• [TO DO]
1. Do statements (a), (b), and (c) agree with the passage about the cinema in Macondo? For each, answer yes or no and quote the words from the passage that decide it. (a) The audience paid two cents apiece. (b) The mayor issued his proclamation at the urging of Bruno Crespi. (c) The theater had ticket windows shaped like eagle heads.
2. Show each line of the entries that contains the string "tallest". Case counts.

• [PAGE EXTRACT]

○ ○ ○

A blog formerly known as Bookishness / By Charles Matthews

"Dazzled by so many and such marvelous inventions, the people of Macondo ... became indignant over the living images that the prosperous merchant Bruno Crespi projected in the theater with the lion-head ticket windows, for a character who had died and was buried in one film and for whose misfortune tears had been shed would reappear alive and transformed into an Arab in the next one. The audience, who had paid two cents apiece to share the difficulties of the actors, would not tolerate that outlandish fraud and they broke up the seats. The mayor, at the urging of Bruno Crespi, explained in a proclamation that the cinema was a machine of illusions that did not merit the emotional outbursts of the audience. With that discouraging explanation many ... decided not to return to the movies, considering that they already had too many troubles of their own to weep over the acted-out misfortunes of imaginary beings."

○ ○ ○

• [GIVEN ENTRIES]
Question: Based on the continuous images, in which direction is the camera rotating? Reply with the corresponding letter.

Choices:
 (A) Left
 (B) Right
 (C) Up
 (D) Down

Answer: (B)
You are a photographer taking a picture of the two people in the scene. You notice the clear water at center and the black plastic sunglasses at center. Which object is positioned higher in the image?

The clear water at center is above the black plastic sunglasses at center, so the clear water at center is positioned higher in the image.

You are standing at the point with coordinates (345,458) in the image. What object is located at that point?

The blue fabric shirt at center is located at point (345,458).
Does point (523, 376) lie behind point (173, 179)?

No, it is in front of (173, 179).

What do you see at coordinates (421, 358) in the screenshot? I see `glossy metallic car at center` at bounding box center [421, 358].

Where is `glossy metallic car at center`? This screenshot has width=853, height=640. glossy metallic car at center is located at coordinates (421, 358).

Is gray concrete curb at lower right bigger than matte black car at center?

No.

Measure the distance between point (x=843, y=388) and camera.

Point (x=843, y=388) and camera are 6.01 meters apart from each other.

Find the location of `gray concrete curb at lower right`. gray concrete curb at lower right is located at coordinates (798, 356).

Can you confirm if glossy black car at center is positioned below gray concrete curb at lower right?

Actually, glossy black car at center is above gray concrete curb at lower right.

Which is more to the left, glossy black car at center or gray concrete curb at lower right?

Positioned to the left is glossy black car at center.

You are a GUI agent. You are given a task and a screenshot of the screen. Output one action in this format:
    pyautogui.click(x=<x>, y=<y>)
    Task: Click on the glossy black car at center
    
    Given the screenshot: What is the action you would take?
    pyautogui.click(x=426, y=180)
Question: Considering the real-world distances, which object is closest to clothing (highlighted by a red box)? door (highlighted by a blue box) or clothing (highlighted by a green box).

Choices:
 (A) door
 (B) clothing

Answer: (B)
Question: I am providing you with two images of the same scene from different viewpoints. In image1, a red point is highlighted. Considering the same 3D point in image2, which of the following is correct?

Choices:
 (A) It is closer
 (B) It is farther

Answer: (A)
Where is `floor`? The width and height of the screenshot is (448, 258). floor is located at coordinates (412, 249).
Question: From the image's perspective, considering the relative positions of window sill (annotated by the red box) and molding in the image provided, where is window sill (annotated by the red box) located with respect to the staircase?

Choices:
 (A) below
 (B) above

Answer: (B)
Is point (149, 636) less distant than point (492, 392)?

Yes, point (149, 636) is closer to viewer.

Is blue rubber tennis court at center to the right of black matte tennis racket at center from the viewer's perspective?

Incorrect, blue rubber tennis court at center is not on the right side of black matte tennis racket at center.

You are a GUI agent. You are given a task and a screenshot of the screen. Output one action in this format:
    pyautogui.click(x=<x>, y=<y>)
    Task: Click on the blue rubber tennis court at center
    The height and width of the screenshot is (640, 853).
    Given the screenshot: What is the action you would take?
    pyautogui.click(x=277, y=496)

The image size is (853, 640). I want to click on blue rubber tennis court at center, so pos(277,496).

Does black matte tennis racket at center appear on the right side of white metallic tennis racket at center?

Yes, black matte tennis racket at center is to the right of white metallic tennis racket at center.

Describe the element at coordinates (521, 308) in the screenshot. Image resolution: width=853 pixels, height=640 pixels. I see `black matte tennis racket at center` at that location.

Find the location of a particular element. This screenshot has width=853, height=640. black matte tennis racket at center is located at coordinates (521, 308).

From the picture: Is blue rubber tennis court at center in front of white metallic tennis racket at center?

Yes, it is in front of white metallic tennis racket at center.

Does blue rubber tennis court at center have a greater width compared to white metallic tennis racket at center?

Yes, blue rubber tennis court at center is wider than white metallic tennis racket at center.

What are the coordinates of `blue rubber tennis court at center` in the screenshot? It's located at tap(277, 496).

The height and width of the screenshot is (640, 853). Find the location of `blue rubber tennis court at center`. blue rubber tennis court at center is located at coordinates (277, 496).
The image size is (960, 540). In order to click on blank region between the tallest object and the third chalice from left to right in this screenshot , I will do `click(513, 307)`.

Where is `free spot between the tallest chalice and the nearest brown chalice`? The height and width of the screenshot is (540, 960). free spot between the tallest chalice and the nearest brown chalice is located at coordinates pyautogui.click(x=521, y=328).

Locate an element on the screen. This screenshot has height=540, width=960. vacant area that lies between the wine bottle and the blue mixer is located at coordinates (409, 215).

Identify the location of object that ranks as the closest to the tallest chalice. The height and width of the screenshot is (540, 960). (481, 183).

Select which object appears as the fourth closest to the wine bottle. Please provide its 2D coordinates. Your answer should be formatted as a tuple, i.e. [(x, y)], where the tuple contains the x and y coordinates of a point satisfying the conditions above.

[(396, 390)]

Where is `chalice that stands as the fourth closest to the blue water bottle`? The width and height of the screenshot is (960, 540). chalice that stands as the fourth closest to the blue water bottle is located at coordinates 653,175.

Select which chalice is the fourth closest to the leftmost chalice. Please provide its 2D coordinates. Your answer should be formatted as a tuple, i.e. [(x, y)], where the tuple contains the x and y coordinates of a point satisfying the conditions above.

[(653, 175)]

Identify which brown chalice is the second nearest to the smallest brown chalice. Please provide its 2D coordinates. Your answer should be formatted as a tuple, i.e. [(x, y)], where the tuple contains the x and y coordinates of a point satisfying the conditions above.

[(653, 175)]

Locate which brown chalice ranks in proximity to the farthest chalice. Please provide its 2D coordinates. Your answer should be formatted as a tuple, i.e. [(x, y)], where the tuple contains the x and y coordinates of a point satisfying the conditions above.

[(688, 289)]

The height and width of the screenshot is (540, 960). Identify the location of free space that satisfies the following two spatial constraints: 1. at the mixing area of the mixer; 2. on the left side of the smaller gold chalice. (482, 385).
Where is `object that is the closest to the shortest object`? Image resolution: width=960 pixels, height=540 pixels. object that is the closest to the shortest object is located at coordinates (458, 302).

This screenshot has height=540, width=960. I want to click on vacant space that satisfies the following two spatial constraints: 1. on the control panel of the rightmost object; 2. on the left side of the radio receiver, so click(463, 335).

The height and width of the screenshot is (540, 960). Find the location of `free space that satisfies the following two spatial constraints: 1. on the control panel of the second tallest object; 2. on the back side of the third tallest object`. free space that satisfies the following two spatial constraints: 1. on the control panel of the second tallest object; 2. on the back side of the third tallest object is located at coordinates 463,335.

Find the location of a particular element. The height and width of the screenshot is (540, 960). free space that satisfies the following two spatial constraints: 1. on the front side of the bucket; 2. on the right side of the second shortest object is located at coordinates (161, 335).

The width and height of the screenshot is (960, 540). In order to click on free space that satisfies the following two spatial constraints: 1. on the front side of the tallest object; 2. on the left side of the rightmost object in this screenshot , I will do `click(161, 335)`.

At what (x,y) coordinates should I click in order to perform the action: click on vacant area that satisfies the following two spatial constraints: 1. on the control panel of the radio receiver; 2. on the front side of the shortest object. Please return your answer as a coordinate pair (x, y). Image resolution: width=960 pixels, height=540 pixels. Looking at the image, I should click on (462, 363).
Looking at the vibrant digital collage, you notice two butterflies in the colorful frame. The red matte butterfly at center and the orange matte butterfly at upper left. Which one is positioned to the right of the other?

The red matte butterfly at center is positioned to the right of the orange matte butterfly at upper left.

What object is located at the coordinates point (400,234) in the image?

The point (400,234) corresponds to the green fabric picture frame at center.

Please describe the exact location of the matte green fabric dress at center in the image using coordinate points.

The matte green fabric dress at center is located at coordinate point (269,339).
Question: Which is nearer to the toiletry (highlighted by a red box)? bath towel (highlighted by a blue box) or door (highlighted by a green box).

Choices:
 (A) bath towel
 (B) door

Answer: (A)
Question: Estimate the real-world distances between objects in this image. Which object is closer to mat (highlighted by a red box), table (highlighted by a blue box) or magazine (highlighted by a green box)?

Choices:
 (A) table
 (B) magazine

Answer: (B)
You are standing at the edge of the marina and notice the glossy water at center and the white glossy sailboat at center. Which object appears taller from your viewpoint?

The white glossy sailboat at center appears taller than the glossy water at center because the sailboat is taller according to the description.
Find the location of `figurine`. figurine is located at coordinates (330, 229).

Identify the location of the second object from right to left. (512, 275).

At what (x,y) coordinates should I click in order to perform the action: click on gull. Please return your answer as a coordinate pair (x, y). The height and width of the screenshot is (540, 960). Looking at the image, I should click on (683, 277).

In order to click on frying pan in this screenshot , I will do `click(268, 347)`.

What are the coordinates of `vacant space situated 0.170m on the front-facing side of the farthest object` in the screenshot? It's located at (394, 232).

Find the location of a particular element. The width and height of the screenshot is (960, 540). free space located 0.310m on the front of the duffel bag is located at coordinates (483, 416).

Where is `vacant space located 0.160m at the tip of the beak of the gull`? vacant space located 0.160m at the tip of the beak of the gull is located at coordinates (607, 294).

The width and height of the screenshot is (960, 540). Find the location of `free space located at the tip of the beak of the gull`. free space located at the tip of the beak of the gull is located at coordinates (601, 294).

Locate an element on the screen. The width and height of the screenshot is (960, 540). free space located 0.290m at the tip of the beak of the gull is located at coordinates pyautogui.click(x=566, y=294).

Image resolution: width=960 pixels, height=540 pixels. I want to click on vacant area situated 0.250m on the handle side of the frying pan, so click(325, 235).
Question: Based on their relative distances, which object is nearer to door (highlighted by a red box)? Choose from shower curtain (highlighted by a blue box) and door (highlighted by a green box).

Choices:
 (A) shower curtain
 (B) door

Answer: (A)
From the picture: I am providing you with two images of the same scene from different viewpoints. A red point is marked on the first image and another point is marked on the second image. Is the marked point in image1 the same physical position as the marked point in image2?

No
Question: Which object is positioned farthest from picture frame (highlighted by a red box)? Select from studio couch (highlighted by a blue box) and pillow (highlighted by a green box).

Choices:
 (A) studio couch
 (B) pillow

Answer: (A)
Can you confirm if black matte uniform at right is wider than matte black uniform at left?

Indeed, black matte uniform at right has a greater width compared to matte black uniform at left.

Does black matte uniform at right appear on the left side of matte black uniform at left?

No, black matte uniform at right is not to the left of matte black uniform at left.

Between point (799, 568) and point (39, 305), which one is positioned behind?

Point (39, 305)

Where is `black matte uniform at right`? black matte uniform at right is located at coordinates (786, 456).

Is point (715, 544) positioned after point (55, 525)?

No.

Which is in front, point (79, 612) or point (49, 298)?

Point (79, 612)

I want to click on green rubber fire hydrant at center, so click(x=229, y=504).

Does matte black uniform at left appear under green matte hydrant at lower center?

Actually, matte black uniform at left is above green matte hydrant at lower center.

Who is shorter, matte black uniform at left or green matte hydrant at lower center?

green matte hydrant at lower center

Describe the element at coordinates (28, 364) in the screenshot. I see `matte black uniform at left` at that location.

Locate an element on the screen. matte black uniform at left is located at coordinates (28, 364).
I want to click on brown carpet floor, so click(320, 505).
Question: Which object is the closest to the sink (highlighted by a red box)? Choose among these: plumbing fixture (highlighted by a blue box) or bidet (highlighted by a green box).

○ ○ ○

• [COMPLETED EXERCISE]
1.
(a) Yes: "who had paid two cents apiece to share the difficulties of the actors"
(b) Yes: "The mayor, at the urging of Bruno Crespi, explained in a proclamation"
(c) No: "the theater with the lion-head ticket windows"

2.
The image size is (960, 540). In order to click on blank region between the tallest object and the third chalice from left to right in this screenshot , I will do `click(513, 307)`.
Where is `free spot between the tallest chalice and the nearest brown chalice`? The height and width of the screenshot is (540, 960). free spot between the tallest chalice and the nearest brown chalice is located at coordinates pyautogui.click(x=521, y=328).
Identify the location of object that ranks as the closest to the tallest chalice. The height and width of the screenshot is (540, 960). (481, 183).
The height and width of the screenshot is (540, 960). Find the location of `free space that satisfies the following two spatial constraints: 1. on the control panel of the second tallest object; 2. on the back side of the third tallest object`. free space that satisfies the following two spatial constraints: 1. on the control panel of the second tallest object; 2. on the back side of the third tallest object is located at coordinates 463,335.
The width and height of the screenshot is (960, 540). In order to click on free space that satisfies the following two spatial constraints: 1. on the front side of the tallest object; 2. on the left side of the rightmost object in this screenshot , I will do `click(161, 335)`.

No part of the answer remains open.